Return the stretch of records below from the line containing "Depurar HTML con Chrome" through the line containing "którym określimy, jaki", unchanged and leaving out the pictures.

INPUT DATA
—————
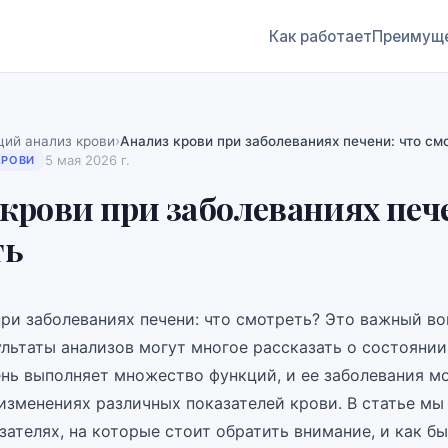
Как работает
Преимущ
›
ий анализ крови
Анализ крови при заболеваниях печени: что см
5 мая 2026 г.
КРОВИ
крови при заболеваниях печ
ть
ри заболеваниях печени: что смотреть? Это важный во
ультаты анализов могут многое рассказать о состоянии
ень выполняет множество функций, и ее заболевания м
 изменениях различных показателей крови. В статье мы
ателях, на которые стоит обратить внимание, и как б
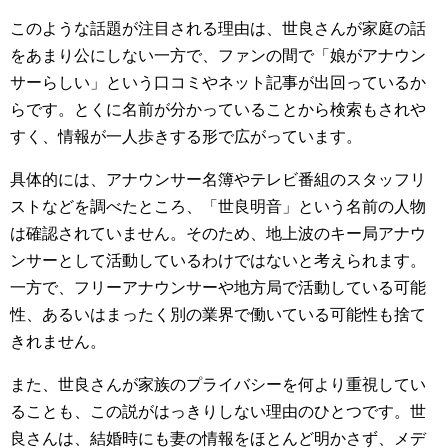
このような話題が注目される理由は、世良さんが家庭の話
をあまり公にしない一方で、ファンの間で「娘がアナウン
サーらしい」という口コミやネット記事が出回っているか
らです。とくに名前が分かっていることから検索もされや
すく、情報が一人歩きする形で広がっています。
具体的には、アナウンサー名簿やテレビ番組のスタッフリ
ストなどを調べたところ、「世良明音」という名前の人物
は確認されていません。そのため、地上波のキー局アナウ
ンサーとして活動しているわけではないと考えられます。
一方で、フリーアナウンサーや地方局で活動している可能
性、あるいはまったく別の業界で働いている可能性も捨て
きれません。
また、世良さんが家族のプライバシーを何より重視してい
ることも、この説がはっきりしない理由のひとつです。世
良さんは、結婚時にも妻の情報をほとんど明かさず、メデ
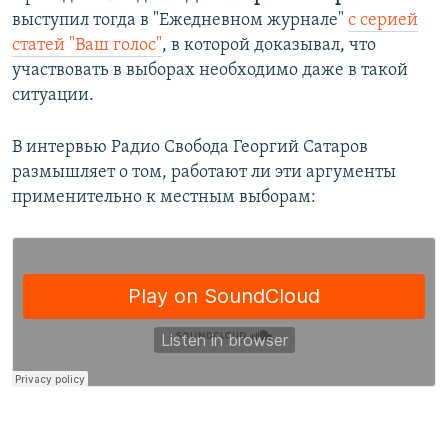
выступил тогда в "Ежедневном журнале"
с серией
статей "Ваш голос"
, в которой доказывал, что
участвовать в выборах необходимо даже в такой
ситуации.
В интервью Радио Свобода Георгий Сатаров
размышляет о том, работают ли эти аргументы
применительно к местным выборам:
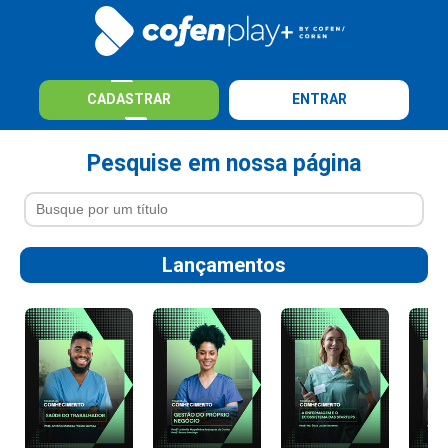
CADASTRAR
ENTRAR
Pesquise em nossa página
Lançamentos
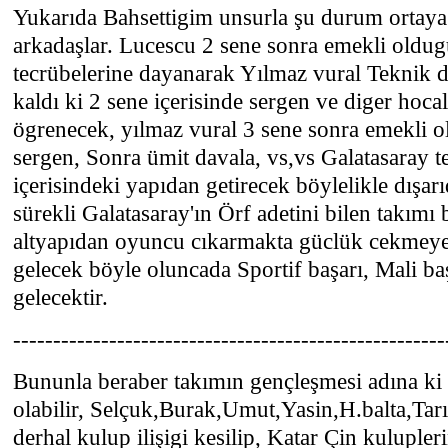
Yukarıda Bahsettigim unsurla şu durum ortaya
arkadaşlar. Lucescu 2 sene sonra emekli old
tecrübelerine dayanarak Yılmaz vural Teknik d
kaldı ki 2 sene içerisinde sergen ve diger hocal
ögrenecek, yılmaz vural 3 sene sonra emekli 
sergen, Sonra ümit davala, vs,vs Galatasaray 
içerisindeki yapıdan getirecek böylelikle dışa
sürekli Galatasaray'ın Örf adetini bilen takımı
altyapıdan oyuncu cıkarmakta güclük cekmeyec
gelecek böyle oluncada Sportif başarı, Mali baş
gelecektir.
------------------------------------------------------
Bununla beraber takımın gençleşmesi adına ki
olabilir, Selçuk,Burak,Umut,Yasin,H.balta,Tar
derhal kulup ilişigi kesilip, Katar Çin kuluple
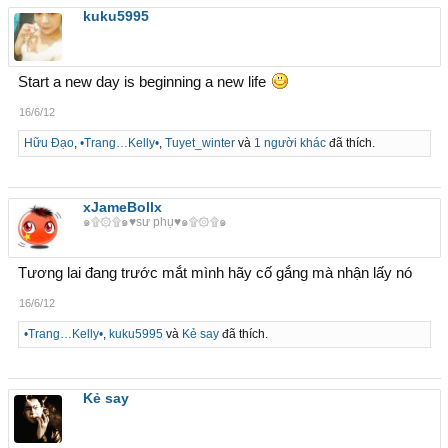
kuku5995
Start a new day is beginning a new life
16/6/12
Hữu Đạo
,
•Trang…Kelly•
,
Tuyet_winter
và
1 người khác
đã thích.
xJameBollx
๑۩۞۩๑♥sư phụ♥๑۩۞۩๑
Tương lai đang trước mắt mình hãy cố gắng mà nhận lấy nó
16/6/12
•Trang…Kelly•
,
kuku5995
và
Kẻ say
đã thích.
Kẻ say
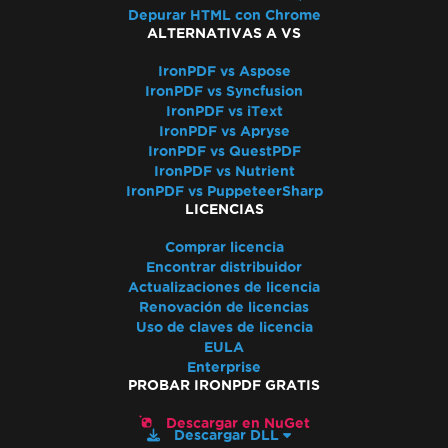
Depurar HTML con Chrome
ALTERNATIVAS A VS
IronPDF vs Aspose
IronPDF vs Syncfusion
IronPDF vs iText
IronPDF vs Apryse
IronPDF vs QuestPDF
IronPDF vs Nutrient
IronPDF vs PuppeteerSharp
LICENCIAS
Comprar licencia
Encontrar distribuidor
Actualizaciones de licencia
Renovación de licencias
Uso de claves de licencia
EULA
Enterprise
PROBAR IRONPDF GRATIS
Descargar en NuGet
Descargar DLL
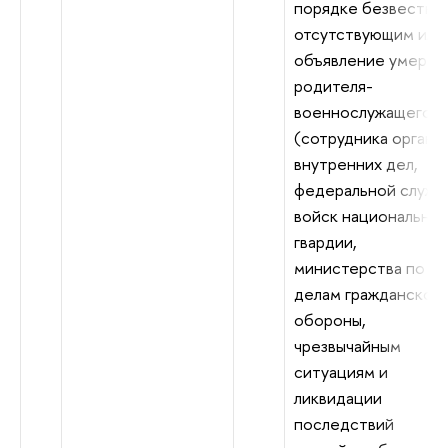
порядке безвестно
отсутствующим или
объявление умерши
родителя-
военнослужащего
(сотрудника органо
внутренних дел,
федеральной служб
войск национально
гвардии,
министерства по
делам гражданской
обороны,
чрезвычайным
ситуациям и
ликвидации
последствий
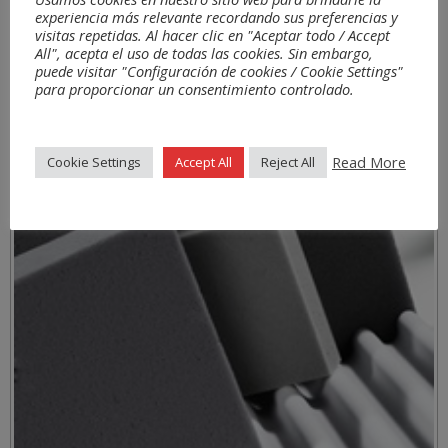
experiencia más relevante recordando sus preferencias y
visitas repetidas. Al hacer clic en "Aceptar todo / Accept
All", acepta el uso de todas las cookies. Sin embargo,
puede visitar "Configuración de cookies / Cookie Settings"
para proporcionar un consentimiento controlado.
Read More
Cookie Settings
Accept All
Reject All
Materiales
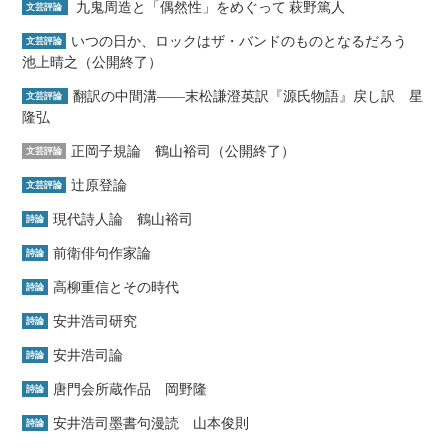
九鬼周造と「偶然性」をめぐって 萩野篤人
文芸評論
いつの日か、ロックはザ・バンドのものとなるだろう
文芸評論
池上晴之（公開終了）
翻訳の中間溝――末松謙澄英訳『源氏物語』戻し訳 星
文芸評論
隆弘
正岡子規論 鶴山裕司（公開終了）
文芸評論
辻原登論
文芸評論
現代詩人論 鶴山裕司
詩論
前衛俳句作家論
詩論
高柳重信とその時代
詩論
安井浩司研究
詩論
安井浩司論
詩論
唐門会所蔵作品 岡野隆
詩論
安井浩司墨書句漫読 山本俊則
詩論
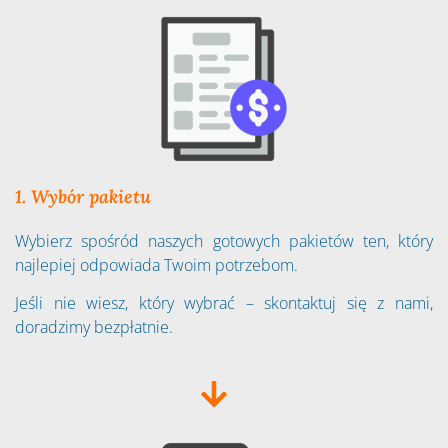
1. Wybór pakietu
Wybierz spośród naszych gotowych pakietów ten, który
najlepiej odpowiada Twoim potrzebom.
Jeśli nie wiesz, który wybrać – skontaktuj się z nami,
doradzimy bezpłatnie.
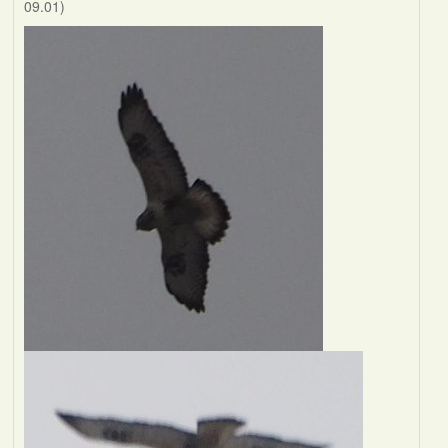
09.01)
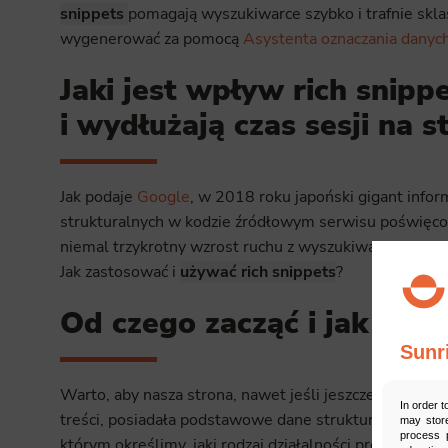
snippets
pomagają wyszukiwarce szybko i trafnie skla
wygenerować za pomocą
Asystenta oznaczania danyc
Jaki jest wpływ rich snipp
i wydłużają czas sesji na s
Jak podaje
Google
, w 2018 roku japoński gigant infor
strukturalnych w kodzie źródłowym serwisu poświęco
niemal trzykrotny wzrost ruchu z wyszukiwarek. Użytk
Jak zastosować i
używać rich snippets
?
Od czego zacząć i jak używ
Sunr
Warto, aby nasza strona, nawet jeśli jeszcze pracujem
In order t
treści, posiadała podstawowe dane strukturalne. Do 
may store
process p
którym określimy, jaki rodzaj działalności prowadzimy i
—————
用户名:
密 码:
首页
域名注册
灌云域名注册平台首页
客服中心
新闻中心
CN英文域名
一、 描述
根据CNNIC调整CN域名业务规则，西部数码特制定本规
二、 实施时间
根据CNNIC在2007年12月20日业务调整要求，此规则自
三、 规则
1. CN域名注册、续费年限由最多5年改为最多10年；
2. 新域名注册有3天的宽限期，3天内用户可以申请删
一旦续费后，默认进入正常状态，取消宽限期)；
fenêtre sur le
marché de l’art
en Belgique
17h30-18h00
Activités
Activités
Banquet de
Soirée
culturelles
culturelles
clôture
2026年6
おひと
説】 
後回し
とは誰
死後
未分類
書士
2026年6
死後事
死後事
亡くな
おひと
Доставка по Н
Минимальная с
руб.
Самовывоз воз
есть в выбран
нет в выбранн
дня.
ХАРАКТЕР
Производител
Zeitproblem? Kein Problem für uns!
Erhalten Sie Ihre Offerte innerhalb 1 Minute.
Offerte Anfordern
—————
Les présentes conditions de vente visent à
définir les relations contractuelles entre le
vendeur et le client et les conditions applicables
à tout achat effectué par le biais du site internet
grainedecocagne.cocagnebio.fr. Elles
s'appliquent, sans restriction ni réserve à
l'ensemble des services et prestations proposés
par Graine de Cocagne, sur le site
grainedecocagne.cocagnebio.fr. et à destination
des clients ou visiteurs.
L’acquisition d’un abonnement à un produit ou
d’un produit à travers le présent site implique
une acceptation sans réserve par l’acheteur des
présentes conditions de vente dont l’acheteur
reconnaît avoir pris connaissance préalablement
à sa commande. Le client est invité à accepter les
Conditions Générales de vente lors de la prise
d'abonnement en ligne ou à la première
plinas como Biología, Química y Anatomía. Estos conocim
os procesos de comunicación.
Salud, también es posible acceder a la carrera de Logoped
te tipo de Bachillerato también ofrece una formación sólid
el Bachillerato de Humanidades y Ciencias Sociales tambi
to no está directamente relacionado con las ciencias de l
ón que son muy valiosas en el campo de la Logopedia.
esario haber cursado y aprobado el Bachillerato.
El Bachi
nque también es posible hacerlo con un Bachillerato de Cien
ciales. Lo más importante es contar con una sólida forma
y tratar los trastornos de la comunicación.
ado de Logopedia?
—————
TASK RESULT
Depurar HTML con Chrome
ALTERNATIVAS A VS
IronPDF vs Aspose
IronPDF vs Syncfusion
IronPDF vs iText
IronPDF vs Apryse
IronPDF vs QuestPDF
IronPDF vs Nutrient
IronPDF vs PuppeteerSharp
LICENCIAS
Comprar licencia
Encontrar distribuidor
Actualizaciones de licencia
Renovación de licencias
Uso de claves de licencia
EULA
Enterprise
PROBAR IRONPDF GRATIS
Descargar en NuGet
Descargar DLL
порядке безвестно
отсутствующим или
объявление умерши
родителя-
военнослужащего
(сотрудника органо
внутренних дел,
федеральной служб
войск национально
гвардии,
министерства по
делам гражданской
обороны,
чрезвычайным
ситуациям и
ликвидации
последствий
experiencia más relevante recordando sus preferencias y
visitas repetidas. Al hacer clic en "Aceptar todo / Accept
All", acepta el uso de todas las cookies. Sin embargo,
puede visitar "Configuración de cookies / Cookie Settings"
para proporcionar un consentimiento controlado.
Read More
Cookie Settings
Accept All
Reject All
Materiales
九鬼周造と「偶然性」をめぐって 萩野篤人
文芸評論
いつの日か、ロックはザ・バンドのものとなるだろう
文芸評論
池上晴之（公開終了）
翻訳の中間溝――末松謙澄英訳『源氏物語』戻し訳 星
文芸評論
隆弘
正岡子規論 鶴山裕司（公開終了）
文芸評論
辻原登論
文芸評論
現代詩人論 鶴山裕司
詩論
前衛俳句作家論
詩論
高柳重信とその時代
詩論
安井浩司研究
詩論
安井浩司論
詩論
唐門会所蔵作品 岡野隆
詩論
安井浩司墨書句漫読 山本俊則
詩論
1. Wybór pakietu
Wybierz spośród naszych gotowych pakietów ten, który
najlepiej odpowiada Twoim potrzebom.
Jeśli nie wiesz, który wybrać – skontaktuj się z nami,
doradzimy bezpłatnie.
09.01)
snippets
pomagają wyszukiwarce szybko i trafnie skla
wygenerować za pomocą
Asystenta oznaczania danyc
Jaki jest wpływ rich snipp
i wydłużają czas sesji na s
Jak podaje
Google
, w 2018 roku japoński gigant infor
strukturalnych w kodzie źródłowym serwisu poświęco
niemal trzykrotny wzrost ruchu z wyszukiwarek. Użytk
Jak zastosować i
używać rich snippets
?
Od czego zacząć i jak używ
Sunr
Warto, aby nasza strona, nawet jeśli jeszcze pracujem
In order t
treści, posiadała podstawowe dane strukturalne. Do 
may store
process p
którym określimy, jaki rodzaj działalności prowadzimy i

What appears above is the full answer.